In 2011, Allen projected $26 million in revenues. His fund’s holdings were about $2.3 million, regulators claim. Allen “resisted” Halpern’s and her colleagues’ requests for “more … evidence.” Nonetheless, Halpern accountants signed the audits, regulators claim. Neither Halpern, 68, nor anyone at her firm responded to numerous requests for comment.

New York Attorney General Letitia James sued Allen and his funds in late 2019. She said Allen had “looted” APS to prop up his broker-dealer, NYPPEX. James filed her case under New York’s Martin Act. Passed in 1921, the act gives the Empire State’s attorney broad powers to investigate and prosecute securities fraud.

Allen denies James’s accusations, telling Private Fund CFO  at the time that he was being “greenmailed” by an investor in his funds. He claims his New York prosecution is unlawful because the Martin Act is, or ought to be, preempted by federal securities law. The case remains on appeal.

Allen’s attorney, Massimo D’Angelo, couldn’t be reached for comment before deadline.

Importance of consultants

Gensler himself seems well aware of how important outside consultants are to the new proposed regulatory scheme. In an address to the Healthy Markets Association, he said he expected a lot more from gatekeepers.

“The third parties involved in the sale of the securities — such as auditors, brokers, and underwriters,” Gensler said, “should have to stand behind and be responsible for basic aspects of their work.”

Published reports on March 15 claimed that the Commission had opened a wide-ranging investigation into the nation’s four largest accounting firms. Regulators want to know if the firms were keeping audit practices far enough away from their much-more-lucrative consulting practices, the reports claimed.

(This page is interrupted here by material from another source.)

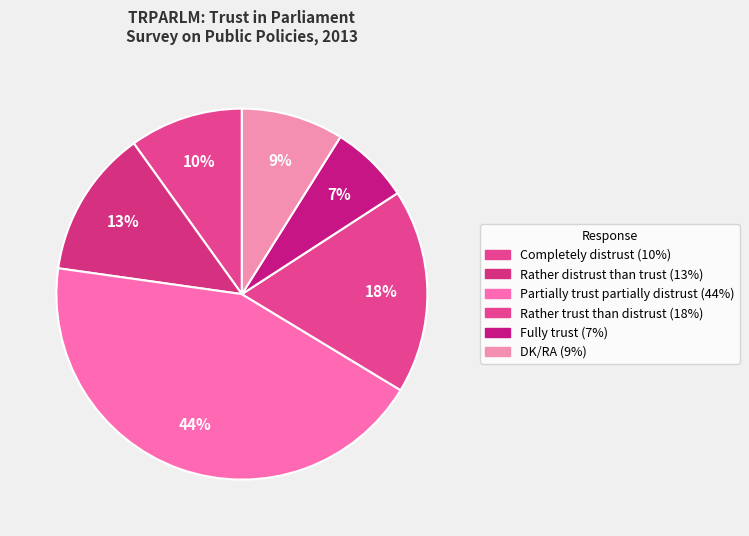

To the nearest percent, what is the difference between the Partially trust partially distrust and Rather distrust than trust slice percentages?

31%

Comments are already pouring in on Gensler’s audit proposal. Private fund advisers and their advocates are nearly unanimous in their condemnations.

Allen himself has commented on the SEC’s proposal. He signed a February 25 letter on NYPEXX stationary stating that, “In general, we agree with the proposed new rule that advisors to private funds… have a fiduciary and conflict of interest duty to follow both state securities regulations and federal securities regulations, provided however that a state’s securities regulation does not conflict with the federal securities regulation.”